● **TASK TO COMPLETE**
Only the lines from the one that contains "# circusctl)" through the last line of the records should appear, each printed exactly as it is.

[Dataset entries]
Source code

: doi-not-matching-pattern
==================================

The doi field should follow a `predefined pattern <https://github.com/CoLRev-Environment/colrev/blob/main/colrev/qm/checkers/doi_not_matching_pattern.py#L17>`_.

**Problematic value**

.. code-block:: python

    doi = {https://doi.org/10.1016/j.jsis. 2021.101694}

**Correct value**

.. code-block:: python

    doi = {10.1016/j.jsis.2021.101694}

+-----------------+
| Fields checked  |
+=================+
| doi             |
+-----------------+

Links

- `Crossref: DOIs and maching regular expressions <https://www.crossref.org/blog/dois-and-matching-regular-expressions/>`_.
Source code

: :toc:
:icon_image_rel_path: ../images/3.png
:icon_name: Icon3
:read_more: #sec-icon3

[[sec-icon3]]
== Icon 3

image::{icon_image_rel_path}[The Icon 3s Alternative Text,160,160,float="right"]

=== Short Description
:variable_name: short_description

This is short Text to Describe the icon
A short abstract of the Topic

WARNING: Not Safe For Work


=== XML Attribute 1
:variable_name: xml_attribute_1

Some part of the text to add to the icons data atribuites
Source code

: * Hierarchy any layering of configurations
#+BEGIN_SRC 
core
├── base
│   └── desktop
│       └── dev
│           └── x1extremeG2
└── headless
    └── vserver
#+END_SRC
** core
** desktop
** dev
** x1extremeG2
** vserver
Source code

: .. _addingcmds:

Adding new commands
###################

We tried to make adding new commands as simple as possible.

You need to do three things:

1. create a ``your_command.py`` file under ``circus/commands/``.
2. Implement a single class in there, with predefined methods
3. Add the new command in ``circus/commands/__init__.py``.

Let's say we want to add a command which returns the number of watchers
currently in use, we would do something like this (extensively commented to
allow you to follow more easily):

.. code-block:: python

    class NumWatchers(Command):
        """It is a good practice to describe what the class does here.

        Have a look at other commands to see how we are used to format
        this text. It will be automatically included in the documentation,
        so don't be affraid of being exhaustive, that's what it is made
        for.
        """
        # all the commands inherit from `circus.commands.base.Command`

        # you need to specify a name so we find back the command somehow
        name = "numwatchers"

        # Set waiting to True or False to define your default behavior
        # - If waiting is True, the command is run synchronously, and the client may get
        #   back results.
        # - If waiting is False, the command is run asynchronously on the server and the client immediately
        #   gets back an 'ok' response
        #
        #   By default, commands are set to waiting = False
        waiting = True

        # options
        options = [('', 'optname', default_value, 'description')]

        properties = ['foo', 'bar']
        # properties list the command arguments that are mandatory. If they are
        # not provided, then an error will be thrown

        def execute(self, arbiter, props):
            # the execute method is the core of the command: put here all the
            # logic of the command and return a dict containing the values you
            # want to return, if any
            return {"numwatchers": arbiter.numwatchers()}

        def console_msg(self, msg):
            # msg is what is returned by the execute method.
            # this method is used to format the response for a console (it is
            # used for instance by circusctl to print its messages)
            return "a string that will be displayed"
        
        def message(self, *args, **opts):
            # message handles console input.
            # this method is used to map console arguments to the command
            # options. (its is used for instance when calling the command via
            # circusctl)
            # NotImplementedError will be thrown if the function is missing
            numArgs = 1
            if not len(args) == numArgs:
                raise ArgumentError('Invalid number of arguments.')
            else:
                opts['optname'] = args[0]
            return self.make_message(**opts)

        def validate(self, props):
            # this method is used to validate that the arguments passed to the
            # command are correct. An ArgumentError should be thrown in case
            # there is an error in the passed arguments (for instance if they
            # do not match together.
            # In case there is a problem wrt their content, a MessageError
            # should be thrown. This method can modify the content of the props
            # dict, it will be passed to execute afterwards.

● **RESPONSE TO THIS TASK**
            # circusctl)
            # NotImplementedError will be thrown if the function is missing
            numArgs = 1
            if not len(args) == numArgs:
                raise ArgumentError('Invalid number of arguments.')
            else:
                opts['optname'] = args[0]
            return self.make_message(**opts)

        def validate(self, props):
            # this method is used to validate that the arguments passed to the
            # command are correct. An ArgumentError should be thrown in case
            # there is an error in the passed arguments (for instance if they
            # do not match together.
            # In case there is a problem wrt their content, a MessageError
            # should be thrown. This method can modify the content of the props
            # dict, it will be passed to execute afterwards.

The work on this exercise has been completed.